## Supplied records
▼
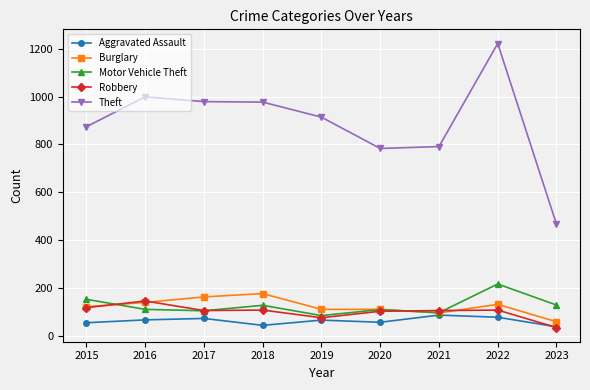

Where is the first local maximum for Robbery?

2016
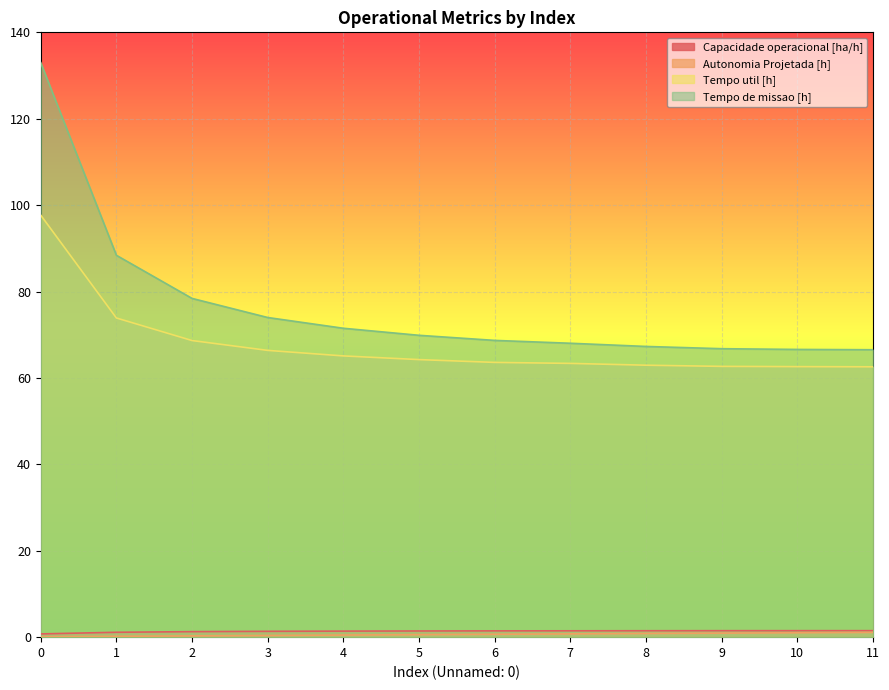

Which has a higher value, 2 or 7?

7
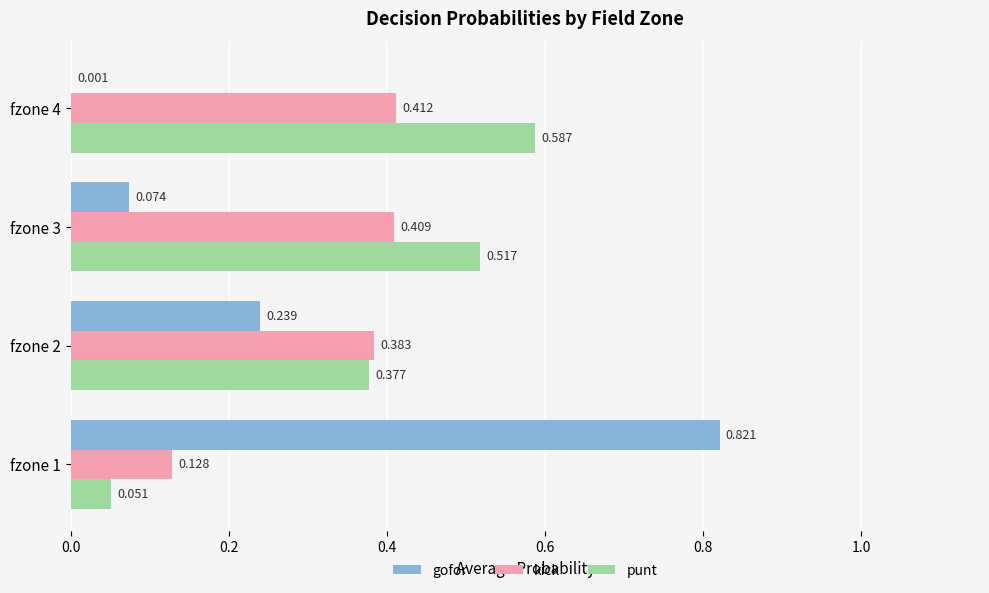

Is the value of punt at fzone 2 greater than the value of kick at fzone 4?

No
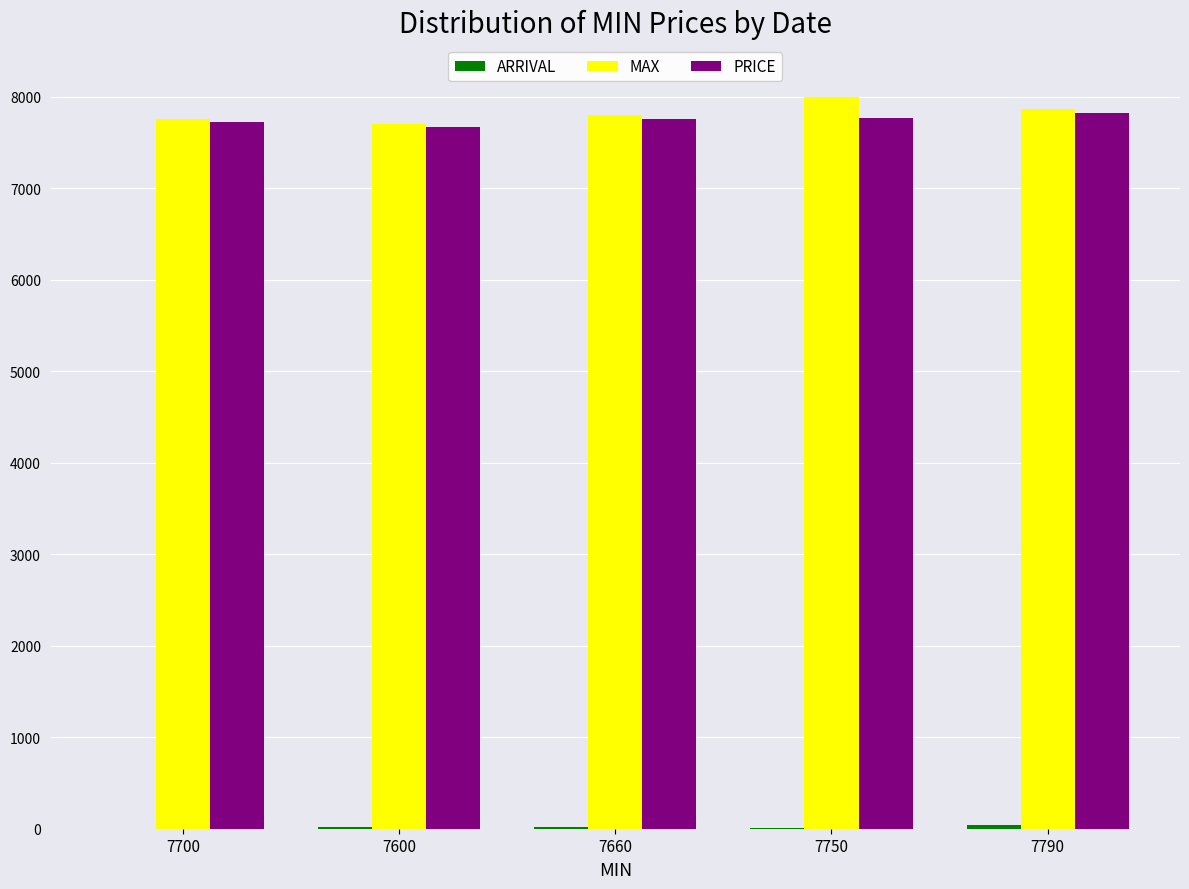

What value does the MAX series have at 7790?

7860.0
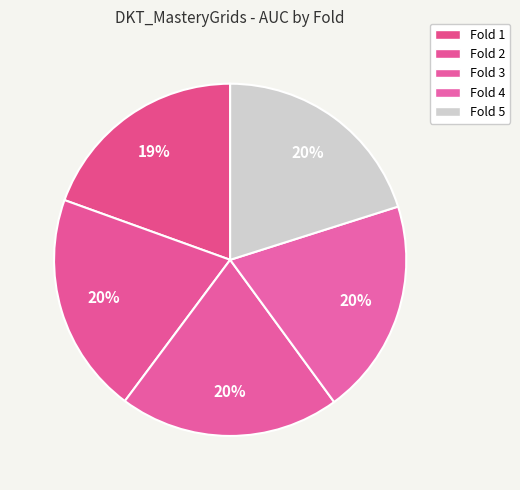

What is the smallest slice in the pie chart?

Fold 1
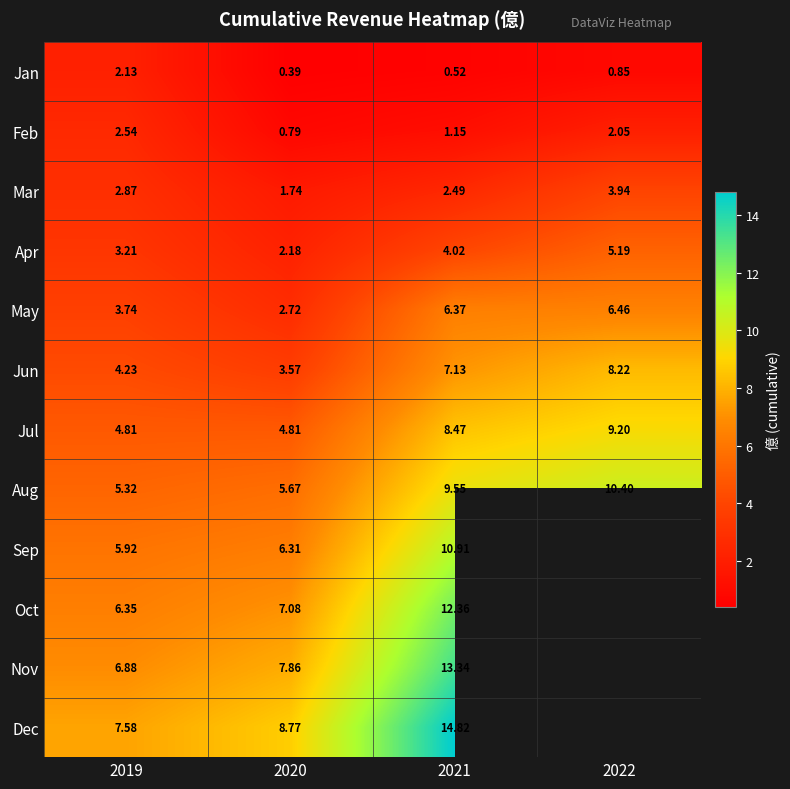

Rank the series at 2020 from highest to lowest value.

Dec, Nov, Oct, Sep, Aug, Jul, Jun, May, Apr, Mar, Feb, Jan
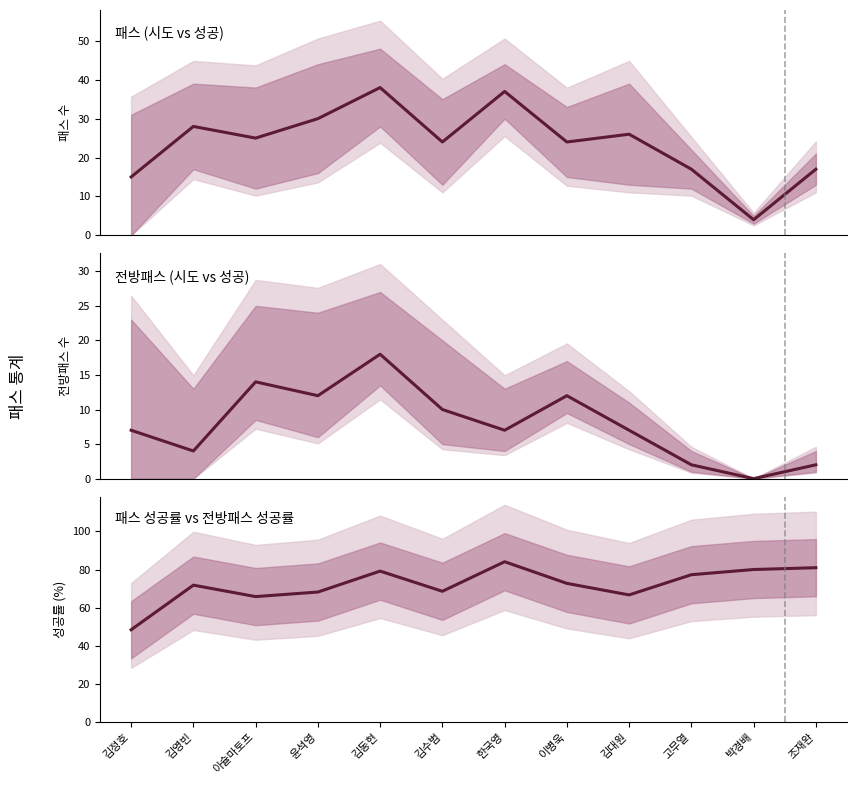

List the series in order of their overall mean, highest first.

패스 성공률 vs 전방패스 성공률, 패스 (시도 vs 성공), 전방패스 (시도 vs 성공)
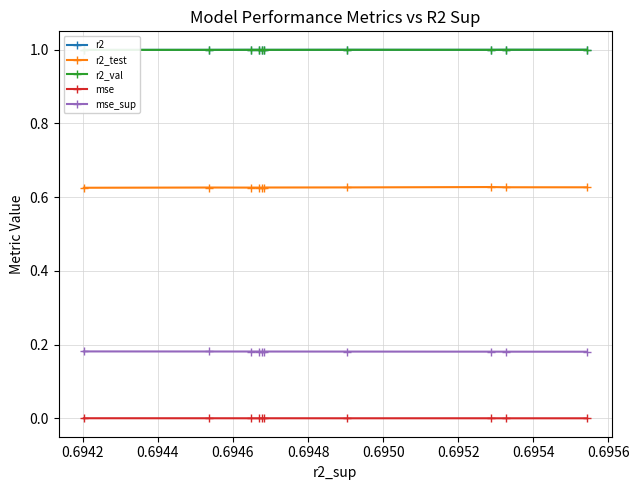

What is the approximate value of r2_val at 0.6954?

1.0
▲
Reproduce the data above word for word, starting at the line that contains "Mar, Feb, Jan" and ending with the last line of the data. Omit the pictures.

## Output of the task
Dec, Nov, Oct, Sep, Aug, Jul, Jun, May, Apr, Mar, Feb, Jan

List the series in order of their overall mean, highest first.

패스 성공률 vs 전방패스 성공률, 패스 (시도 vs 성공), 전방패스 (시도 vs 성공)

What is the approximate value of r2_val at 0.6954?

1.0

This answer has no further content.